Enough banter, lets overclock this baby. I will give you an idea of what it will hit with an All-In-One watercooler (will it even work?), a custom watercooling loop, and then finally on liquid nitrogen. You can find a list of parts I will use below. 

  • AMD 3970X Processor
  • Thermal Grizzly Kryonaut LHE Edition
  • ASRock TRX40 Taichi Motherboard
  • GSKILL NEO 8GBx4 F4-3800C14-8GTZN
  • Enermax Max Tytan 1250W Power Supply
  • Enermax Liqtech TR4 II Series 360 AIO
  • Byski A Ryzen Tech V2 X Water Block w/ 9x120 MO-RA radiator and D5 Pumps
  • 8ECC Thread Ripper Ln2 Pot

(Image credit: Tom's Hardware)

I used the ASrock TRX40 Taichi motherboard, which has a 16-Phase VRM with 90-amp chokes all in a normal ATX form factor. It’s a tank that's built to handle the 64-core Threadripper 3990X that should be released soon, so it easily handles the “baby” 32-core model. I didn't even actively cool the VRM or use the included VRM cooler, but it remains cool to the touch. This board is built for extreme overclocking (XOC), so normal ambient overclocking is a joke. Consider the motherboard handled. 

(Image credit: Tom's Hardware)

First off, let’s test the Enermax Liqtech TR4 II Series all-in-one water cooler. This cooler is made specifically for Threadripper so it should work, but can we actually overclock on it? The answer is, hell yes we can. The cold plate is extremely flat out of the box which meshes perfectly with AMD’s well-refined integrated heat spreader (IHS). It should also go without saying that the full-coverage cold plate, which covers the entirety of the IHS, is a must. 

(Image credit: Tom's Hardware)

I blasted copious amounts of voltage to the cores with no sweat. I managed an impressive 4,450 MHz in Cinebench R20, hitting a peak of 78C on the hottest core as I blasted my way to a monsterous score of 19,600. Honestly, that is shockingly high. This chip means business. 

(Image credit: Tom's Hardware)

Next, I moved on to the custom loop with a Byski waterblock, and I was quite surprised with the results. Keep in mind that the threaded rod and those thumb nuts cost me more than the water block did, which is outrageous. I reached the same frequency limit as I did with the Enermax Liqtech TR4 II Series. 

The Byski did allow me to use slightly less core voltage (0.05V less) as the temps were, on average, 5C cooler, but this made no difference and 5C is nearly irrelevant to me. Bumping up the voltage further did not help me push clocks any higher, so it's clear the CPU is at the limit of ambient cooling.
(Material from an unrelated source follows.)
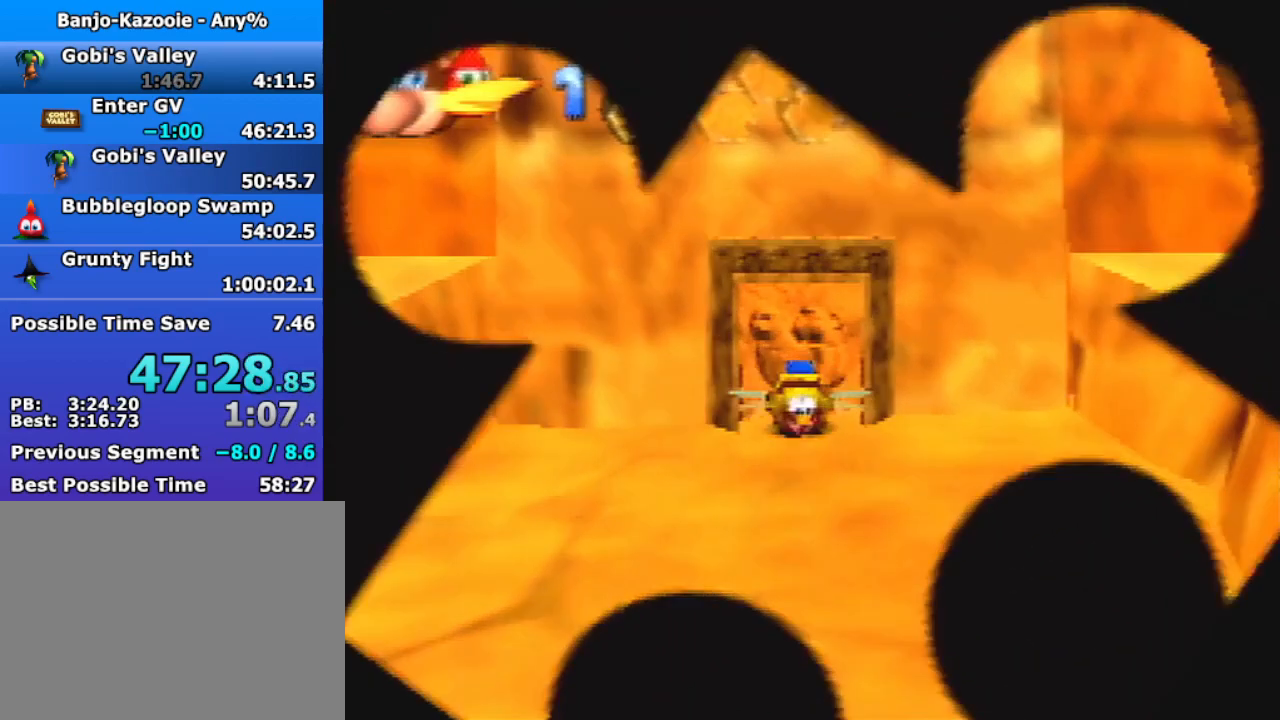
{"buttons": [], "left_stick": "down-left", "button_events": [[333, "A", "down"], [400, "A", "up"]]}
Let’s remove that limit. 

(Image credit: Tom's Hardware)

LN2 Overclocking the Threadripper 3970X

Now that we're done with ambient cooling, lets dump some cold juice on it. I strapped my Der8auer-designed 8ECC Threadripper pot on with my expensive threaded rods and thumb screws and went to work. 

If you think just anyone could do this, you would be wrong. We have many different things at play here: Mo’ chiplets, mo’ problems. 

Threadripper is tricky when you first start out on LN2 benching because we need to limit our fabric clock in order to run extremely cold temperatures, but the limit varies with each processor. There is not a standard set-in-stone rule as to what will work. 

The fabric can easily run at 1,800-1,900 MHz on all cores with ambient cooling. On LN2, I can run easily run it at 1,600 MHz with no cold bug issues (even at -189C). However, I can't restart the computer when I raise the fabric to 1,700 MHz. So when I hang I get an error code on post until I heat the pot back up to -158C and boot into windows. Then I have to drop back down to -189C and try again. 

Once you have your fabric sorted, then you have to tweak the memory and Uclk. The memory divider you decide on is directly tied to the Uclk. Memory and Uclk will run at a 1:1 ratio until you break 1,800 MHz (3,600 MHz). Then it switches over to 1:2. 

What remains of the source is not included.